About this exercise | Before returning the data, strip out the pictures and keep everything else exactly the same.

Given data |
>>>>>

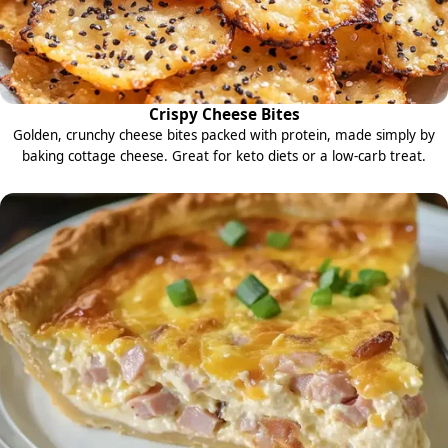
Crispy Cheese Bites
Golden, crunchy cheese bites packed with protein, made simply by
baking cottage cheese. Great for keto diets or a low-carb treat.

<<<<<

Solution for this task |
Crispy Cheese Bites
Golden, crunchy cheese bites packed with protein, made simply by
baking cottage cheese. Great for keto diets or a low-carb treat.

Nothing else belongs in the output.